Fourteen members of the Combined Monash Probus Club visited the Telstra Museum, which is housed in the old Hawthorn Telephone Exchange and is managed by a group of keen volunteers.

It opened in this building in 1930. It is a typical windowless brick structure built for purpose and not as an architectural gem. The building contains part of the original Main Distribution Frame of phone wires with link blocks dating from 1960s. In its operational days the human workforce was about 15 persons. It became fully automatic from 1960’s in Melbourne.

Members were guided by Murray Rasmussen from 10:30am to 12:15pm, the tour covering how communications worked before and after Federation. Members viewed past and recent tele equipment from early morse code (1844 to 1962), then teleprinters, which shut down in late 1980s. They saw the first telephone designed and manufactured in Australia in 1963. There were telephones galore - wooden wall phones, black rotary dialers, public phones, a fascinating collection of ceramic novelty phones and a display of early mobile phones through to the present day.
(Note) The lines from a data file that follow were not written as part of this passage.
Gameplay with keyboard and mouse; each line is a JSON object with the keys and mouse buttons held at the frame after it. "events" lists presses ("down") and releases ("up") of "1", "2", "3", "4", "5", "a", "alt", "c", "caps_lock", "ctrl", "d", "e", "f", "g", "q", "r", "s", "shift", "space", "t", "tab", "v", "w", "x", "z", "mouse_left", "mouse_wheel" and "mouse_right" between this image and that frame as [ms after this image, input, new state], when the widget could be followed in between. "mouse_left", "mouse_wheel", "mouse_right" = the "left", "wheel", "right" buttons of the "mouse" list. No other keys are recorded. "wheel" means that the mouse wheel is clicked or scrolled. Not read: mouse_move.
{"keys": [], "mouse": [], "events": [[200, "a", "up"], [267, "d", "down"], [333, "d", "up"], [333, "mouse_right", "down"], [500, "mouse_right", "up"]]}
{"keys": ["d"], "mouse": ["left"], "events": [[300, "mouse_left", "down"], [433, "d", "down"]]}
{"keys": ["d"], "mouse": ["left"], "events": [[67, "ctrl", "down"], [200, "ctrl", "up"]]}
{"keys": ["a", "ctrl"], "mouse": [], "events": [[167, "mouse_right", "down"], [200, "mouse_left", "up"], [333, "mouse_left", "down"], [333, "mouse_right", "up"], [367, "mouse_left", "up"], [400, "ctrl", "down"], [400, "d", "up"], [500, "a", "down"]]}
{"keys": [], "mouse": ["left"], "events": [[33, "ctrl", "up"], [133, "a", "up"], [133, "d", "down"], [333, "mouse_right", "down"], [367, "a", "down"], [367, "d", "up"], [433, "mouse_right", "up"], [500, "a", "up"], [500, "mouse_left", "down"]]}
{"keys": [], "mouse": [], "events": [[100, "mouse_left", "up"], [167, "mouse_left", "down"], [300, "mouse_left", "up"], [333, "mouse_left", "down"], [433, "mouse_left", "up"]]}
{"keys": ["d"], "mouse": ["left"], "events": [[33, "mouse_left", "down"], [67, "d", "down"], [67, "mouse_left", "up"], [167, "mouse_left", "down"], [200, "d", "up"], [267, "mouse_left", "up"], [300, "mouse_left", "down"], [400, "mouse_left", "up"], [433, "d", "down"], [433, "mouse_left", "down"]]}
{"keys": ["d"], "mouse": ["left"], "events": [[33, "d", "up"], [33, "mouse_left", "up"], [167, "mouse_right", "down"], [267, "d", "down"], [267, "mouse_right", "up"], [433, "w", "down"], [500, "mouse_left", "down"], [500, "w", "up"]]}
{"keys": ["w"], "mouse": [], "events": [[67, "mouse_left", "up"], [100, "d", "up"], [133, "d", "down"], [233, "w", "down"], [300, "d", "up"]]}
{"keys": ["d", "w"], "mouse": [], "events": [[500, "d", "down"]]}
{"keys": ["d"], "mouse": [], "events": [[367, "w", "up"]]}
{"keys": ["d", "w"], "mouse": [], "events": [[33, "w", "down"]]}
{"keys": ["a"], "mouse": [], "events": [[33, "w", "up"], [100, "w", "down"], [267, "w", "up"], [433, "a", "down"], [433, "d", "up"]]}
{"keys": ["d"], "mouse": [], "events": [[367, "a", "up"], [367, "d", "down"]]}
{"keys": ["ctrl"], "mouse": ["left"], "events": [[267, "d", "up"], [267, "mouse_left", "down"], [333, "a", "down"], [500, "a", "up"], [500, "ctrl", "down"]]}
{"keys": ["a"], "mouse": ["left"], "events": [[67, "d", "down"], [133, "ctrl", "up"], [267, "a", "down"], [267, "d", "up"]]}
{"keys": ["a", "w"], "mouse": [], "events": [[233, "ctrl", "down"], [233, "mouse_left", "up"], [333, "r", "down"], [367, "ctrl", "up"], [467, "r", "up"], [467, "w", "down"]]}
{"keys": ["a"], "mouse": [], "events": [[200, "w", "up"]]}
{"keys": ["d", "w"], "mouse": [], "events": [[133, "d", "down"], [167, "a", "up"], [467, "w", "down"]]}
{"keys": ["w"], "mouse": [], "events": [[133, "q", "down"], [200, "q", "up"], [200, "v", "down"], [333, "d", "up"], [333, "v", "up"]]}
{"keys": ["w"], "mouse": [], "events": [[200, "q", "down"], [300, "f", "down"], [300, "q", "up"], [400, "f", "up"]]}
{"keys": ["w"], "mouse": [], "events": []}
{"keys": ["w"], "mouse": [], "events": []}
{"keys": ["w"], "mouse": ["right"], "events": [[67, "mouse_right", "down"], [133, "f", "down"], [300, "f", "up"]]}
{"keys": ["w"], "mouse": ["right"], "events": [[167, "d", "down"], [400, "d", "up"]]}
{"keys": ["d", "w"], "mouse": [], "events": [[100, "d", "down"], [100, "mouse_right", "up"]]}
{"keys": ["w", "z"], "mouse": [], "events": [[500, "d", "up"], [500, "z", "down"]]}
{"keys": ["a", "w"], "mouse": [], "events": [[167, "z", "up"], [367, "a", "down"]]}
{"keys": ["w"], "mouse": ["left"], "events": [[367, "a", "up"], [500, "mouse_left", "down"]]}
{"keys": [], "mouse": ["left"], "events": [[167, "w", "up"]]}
The evolution of the mobile phones was amazing - from being very expensive and the size and weight of a brick to the iPhone of today. Seeing how technology has changed so rapidly in our lifetime leaves one wondering just what the future holds!

The old phone ‘time clock’ (‘on the third stroke’) built in 1953 was on working display. It is a mechanical unit which has been superseded by a digital version.

Nearby ‘Brother Fox’ Restaurant was the lunch stop where members had a private room and enjoyed an excellent lunch.